Get a load of the hot new ink on the back of Grimes:
Last night we co-designed a full back tattoo (w my brilliant friend Tweakz) for @Grimezsz. It was half hand drawn then half procedurally generated, then they banged out the whole thing in 1 go. Such a beautiful experience and talisman 4 her world. Electric energy is abuzz. 1/3 pic.twitter.com/5bsHCsaemI
— NusiQuero (@nusi_quero) April 12, 2021
Great. Nailed it. If I saw Grimes on the beach, I’d say oh boy… that lady had information the aliens wanted, but she didn’t break. They brought out their latest and greatest enhanced interrogation technique tools, but somehow they couldn’t get her to give up the secrets. They even used their brand new electrified weeping willow branch, coming soon to a Spencer’s Gifts near you, on her. And not a peep! Talk about strength of spirit. Maybe she was trained.

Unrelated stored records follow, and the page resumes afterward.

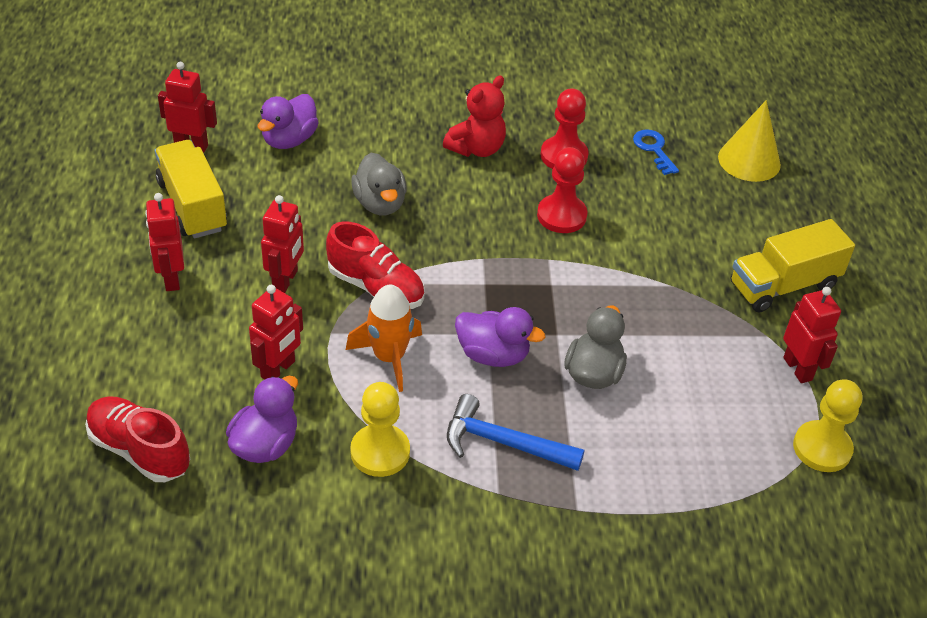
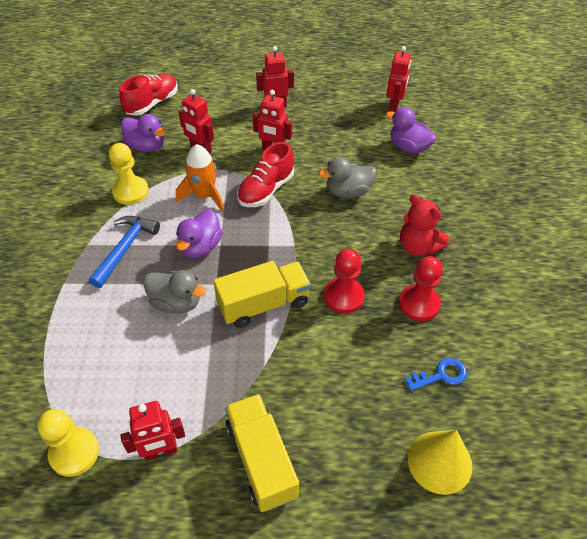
camera: 95 degrees right, 5 degrees up
(192, 206) = (338, 109): yellow truck -> yellow truck (263, 304)

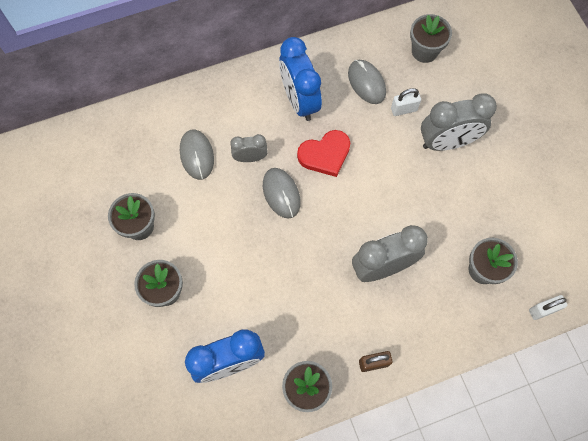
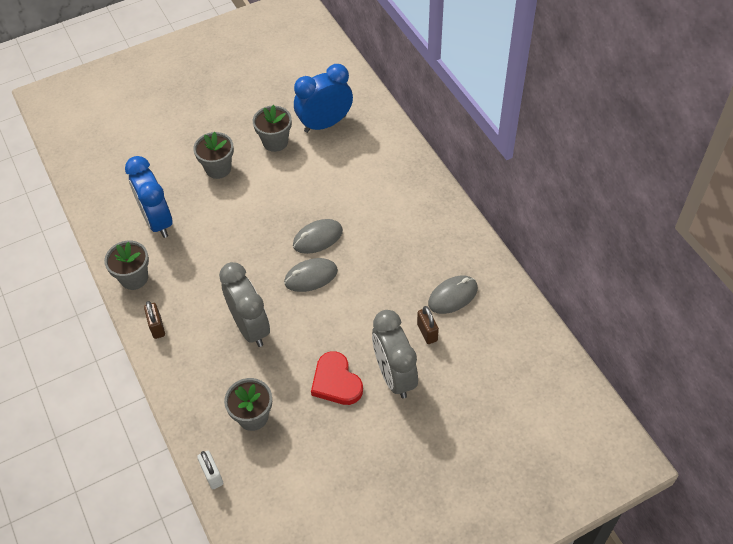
camera: 85 degrees right, 15 degrees down
(197, 155) = (348, 170): grey mouse -> grey mouse (311, 276)
(250, 158) = (351, 210): grey clock -> none
(299, 101) = (420, 241): blue clock -> blue clock (325, 124)
(325, 154) = (363, 268): red heart -> red heart (336, 382)
(403, 109) = (427, 332): white padlock -> brown padlock
(424, 51) = (504, 347): grey flower pot -> none

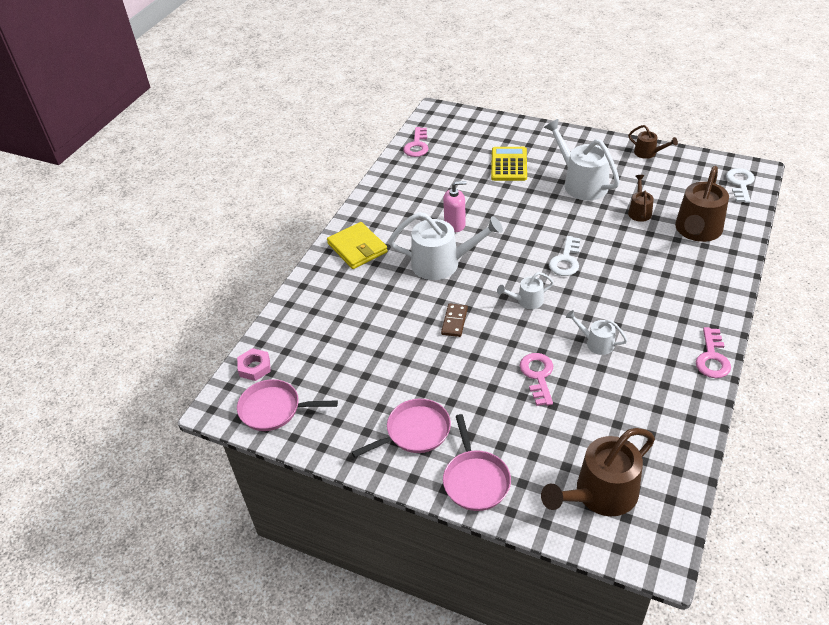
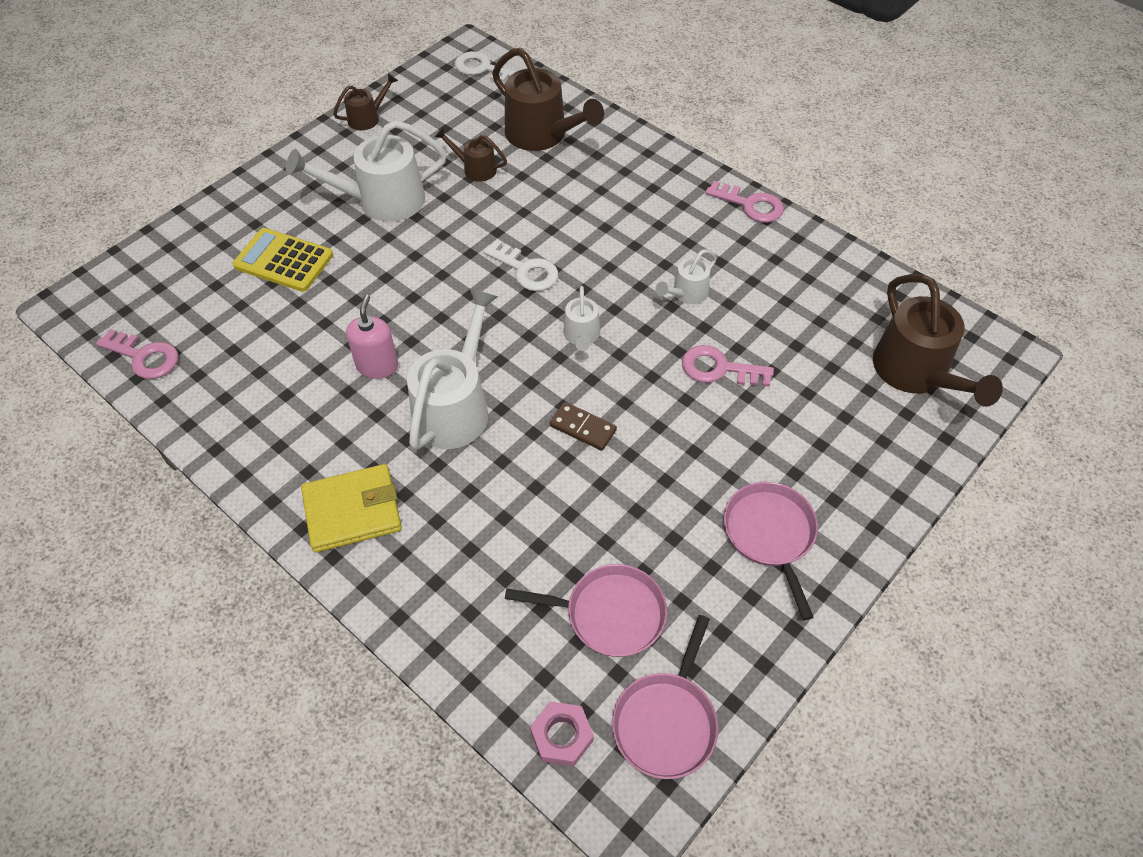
camera: 75 degrees left, 10 degrees up
(475, 480) = (868, 488): pink pan -> pink pan (609, 614)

Grimes is the Canadian singer who dates Elon Musk. I have no idea if “dates” is the word they would use. Feels totally incorrect—too human—for how I assume they label their relationship. They famously have a child together, whom they named after their hardest Paypal password.
All of this is to say that you better believe Elon is going to love this tattoo. Wish we could all be there for the big reveal. If we learned anything from his appearances on Rogan, it’s that Elon Musk is highly prone to overt displays of emotion. I like to picture him dropping to his knees as a single tear of blood wobbles from his eye, down his cheek, and lands in a vile of stag urine sourced from the shaman they met at Burning Man. Which they’ll drink together as a celebratory toast on the day the hyperloop finally breaks ground.
The tattoo artist apparently joined Twitter yesterday:
Holy shit I can’t believe how many of you people harbor vitriol and hate for artists, their art, and the people that their art affects. I don’t take offense to any of this it’s just sad, no? It’s not your body or mind or consciousness, how can you have an opinion? Why so unkind?
— NusiQuero (@nusi_quero) April 13, 2021
“How can you have an opinion?”
Buddy. Where have you been. Haven’t you heard the old saying? Opinions are like assholes: show them to everyone you can, whenever you can.
Not sure if you’re aware Nusi, but it doesn’t take much for people to have an opinion these days. And not just an opinion; the strongest opinion you’ve ever read in your life. The most certain of stances. The tiniest of hills upon which they come to die.
Personally, that tattoo just scares me. I don’t have an opinion about it; more of a visceral reaction. Why couldn’t she have just done the white-ink, basic-girl “breathe” tat on the wrist? Would have been a lot cheaper, and a lot less painful, than the full back alien scar. Too each their own, I suppose.